9.23.2008

JUST ANOTHER TUESDAY... AGAIN.

gosh... i dunno what to write about today. having my morning coffee while jakob lies all over me. i'm really interested in moving out of my apartment, but i think we've been through all this before. since i am wanting to move, it's helped with my enjoyment of where i am now. not taking corners and floors and skylights for granted, i guess. odd how that is.

still looking for an acceptable home for apple. however, it seems i love her too much to find any other home acceptable - that poses a problem.

let's see... i have far too many bills. the diner is not in season and the people need to get hungry - really quick. in fact, i'm considering - CONSIDERING - a job closer to home. if i do NOT move to maine in january, then i will for sure get the job in the city i am living in - makes sense, no?

tomorrow is emissions/registration day for my car.

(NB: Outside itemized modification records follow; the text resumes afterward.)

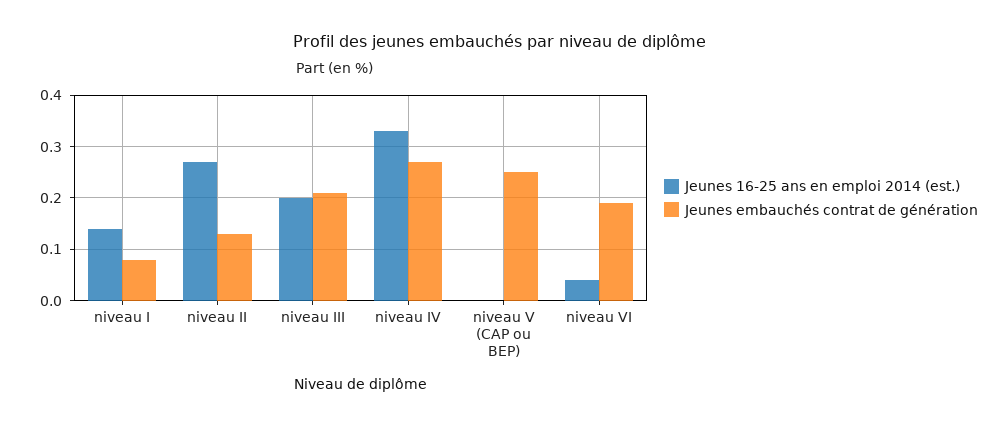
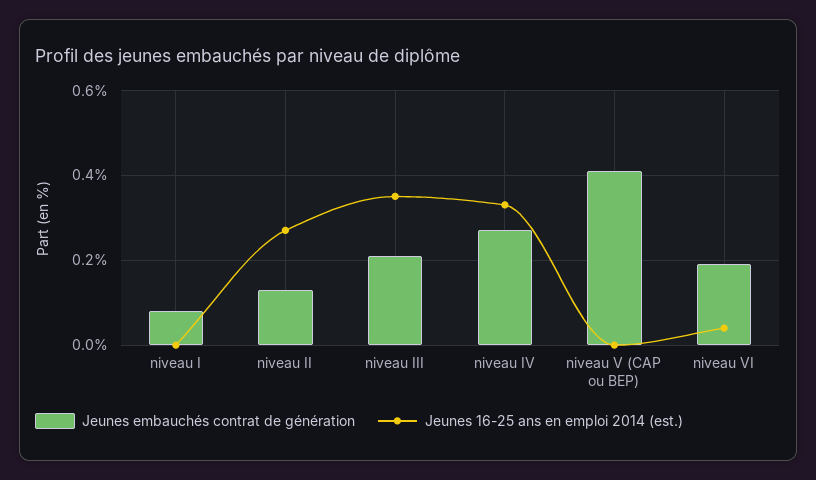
  {
    "Jeunes 16-25 ans en emploi 2014 (est.)": {
-     "niveau I": 0.15,
+     "niveau I": 0,
      "niveau II": 0.25,
-     "niveau III": 0.2,
+     "niveau III": 0.35,
      "niveau IV": 0.35,
      "niveau V (CAP ou BEP)": 0,
      "niveau VI": 0.05
    },
    "Jeunes embauchés contrat de génération": {
      "niveau I": 0.1,
      "niveau II": 0.15,
      "niveau III": 0.2,
      "niveau IV": 0.25,
-     "niveau V (CAP ou BEP)": 0.25,
+     "niveau V (CAP ou BEP)": 0.4,
      "niveau VI": 0.2
    }
  }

i've decided to come up with a plan to make positive change on my life. this comes after nights of waking up in a panic almost every night for the last 3 months. so many things need to change. smoking. for one. god, it's really really time to stop. i don't know that i can do it, but i think i owe myself at least a really damn good effort. (ha... i think i wake up in panic's now!)

i've concluded that i'm going to have to seek help. i don't think i can quit cold turkey. drugs welcome.

i think one of my next blogs will be about me searching for and finding information and help for quitting.

no promises.

it seems as though the coffee is almost gone and it's time to hit the highway once again.

may we all be safe throughout our day!